═════ RECORD SET ═════
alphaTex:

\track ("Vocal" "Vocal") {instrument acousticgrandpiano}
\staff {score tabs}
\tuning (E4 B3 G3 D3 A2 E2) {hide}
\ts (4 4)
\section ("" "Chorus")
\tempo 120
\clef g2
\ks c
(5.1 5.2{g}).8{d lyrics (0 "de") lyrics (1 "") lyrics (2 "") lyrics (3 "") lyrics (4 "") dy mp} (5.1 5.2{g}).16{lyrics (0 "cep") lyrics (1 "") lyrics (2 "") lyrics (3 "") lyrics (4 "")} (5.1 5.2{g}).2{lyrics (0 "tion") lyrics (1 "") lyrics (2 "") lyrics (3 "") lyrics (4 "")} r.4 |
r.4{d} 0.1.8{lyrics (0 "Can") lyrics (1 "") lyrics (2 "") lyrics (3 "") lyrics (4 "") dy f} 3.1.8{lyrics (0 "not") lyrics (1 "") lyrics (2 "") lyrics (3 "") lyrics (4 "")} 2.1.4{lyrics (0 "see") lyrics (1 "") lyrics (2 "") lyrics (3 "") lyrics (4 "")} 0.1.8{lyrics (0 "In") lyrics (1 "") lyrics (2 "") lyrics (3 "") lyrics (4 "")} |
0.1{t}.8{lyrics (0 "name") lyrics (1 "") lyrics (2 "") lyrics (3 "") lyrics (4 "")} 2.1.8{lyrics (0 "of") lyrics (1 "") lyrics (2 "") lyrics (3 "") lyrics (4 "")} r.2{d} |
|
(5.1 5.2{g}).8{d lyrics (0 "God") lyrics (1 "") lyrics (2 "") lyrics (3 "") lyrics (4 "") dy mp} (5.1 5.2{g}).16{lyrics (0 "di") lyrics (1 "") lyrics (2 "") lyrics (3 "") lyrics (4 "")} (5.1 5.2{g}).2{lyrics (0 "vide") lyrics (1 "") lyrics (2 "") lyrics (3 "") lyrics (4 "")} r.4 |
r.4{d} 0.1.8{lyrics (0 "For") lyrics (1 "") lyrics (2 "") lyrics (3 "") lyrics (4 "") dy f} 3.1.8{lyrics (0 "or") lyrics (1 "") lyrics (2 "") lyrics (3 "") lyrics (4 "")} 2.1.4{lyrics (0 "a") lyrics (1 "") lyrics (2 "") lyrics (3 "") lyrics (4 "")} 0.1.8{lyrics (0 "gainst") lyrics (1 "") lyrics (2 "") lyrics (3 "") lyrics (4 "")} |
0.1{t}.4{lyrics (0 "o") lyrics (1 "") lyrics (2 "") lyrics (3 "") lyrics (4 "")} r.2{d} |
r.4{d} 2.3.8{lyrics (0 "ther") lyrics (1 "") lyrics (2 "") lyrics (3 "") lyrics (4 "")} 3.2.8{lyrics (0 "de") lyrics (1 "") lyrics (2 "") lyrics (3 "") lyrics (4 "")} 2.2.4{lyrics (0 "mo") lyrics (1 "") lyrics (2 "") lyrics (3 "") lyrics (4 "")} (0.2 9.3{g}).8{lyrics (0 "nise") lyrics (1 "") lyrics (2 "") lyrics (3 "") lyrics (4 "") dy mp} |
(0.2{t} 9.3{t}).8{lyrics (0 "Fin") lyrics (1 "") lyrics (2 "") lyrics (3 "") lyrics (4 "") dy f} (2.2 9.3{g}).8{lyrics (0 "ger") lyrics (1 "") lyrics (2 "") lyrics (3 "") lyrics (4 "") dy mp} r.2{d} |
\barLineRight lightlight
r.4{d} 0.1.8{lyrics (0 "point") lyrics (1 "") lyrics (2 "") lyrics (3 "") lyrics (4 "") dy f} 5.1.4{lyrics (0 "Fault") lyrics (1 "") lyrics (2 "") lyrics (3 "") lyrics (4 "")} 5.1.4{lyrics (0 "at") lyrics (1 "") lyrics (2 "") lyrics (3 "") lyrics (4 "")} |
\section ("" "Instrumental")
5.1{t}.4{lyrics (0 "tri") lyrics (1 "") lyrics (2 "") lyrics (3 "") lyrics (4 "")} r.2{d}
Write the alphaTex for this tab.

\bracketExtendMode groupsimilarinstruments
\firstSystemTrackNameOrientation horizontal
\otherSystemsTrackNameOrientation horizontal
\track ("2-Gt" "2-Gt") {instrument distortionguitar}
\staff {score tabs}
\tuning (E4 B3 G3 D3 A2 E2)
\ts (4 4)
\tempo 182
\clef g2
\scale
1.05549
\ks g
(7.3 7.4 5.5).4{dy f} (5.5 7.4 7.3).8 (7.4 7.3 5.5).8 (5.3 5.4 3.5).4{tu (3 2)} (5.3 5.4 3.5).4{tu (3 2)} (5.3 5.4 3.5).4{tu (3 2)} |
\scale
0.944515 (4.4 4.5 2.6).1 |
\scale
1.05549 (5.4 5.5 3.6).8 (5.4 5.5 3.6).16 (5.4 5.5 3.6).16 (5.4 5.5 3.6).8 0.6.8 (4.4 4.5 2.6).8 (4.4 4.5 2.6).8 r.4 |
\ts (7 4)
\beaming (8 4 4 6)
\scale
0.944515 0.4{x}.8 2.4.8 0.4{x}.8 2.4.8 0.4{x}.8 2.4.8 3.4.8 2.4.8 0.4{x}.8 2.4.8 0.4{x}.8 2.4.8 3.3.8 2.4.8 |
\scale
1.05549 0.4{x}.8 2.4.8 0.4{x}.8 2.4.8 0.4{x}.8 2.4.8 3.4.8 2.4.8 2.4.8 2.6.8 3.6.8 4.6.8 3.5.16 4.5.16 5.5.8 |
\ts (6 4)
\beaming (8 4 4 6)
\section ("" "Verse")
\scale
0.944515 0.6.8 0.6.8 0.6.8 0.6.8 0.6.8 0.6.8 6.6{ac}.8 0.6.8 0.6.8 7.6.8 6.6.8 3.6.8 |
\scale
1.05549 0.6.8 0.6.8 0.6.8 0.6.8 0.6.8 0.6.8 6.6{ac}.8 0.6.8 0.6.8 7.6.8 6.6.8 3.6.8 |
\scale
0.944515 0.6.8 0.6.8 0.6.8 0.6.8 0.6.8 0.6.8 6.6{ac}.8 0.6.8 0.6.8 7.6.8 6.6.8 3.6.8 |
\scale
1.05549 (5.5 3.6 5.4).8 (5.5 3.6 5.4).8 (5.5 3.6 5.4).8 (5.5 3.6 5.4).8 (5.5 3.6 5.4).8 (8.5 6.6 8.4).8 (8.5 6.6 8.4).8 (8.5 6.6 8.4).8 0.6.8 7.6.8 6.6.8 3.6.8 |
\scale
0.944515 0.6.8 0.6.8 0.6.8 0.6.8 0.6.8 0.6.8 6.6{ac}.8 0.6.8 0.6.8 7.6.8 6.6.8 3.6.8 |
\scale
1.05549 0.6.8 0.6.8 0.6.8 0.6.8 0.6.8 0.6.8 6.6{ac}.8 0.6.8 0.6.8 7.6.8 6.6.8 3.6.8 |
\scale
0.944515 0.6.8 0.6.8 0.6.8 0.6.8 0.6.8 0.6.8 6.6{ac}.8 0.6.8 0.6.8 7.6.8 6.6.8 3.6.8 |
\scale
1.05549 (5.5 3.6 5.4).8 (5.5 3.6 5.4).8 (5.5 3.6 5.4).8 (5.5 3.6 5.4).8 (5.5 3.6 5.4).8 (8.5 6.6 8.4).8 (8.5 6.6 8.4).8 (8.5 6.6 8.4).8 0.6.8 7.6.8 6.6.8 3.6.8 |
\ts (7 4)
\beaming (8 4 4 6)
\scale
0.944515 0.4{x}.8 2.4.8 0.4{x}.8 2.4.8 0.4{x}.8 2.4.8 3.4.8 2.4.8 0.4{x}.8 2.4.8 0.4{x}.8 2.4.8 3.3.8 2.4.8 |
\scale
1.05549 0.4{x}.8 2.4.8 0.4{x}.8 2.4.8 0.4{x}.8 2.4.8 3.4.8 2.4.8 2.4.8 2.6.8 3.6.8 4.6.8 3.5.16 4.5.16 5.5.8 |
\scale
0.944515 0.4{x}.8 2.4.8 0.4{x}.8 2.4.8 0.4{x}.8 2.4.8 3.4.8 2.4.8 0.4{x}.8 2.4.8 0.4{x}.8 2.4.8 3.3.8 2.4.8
═════
Find every line in the listing above that contains the string "tuning", and copy each of those lines.

● **EXERCISE RESPONSE**:
\tuning (E4 B3 G3 D3 A2 E2) {hide}
\tuning (E4 B3 G3 D3 A2 E2)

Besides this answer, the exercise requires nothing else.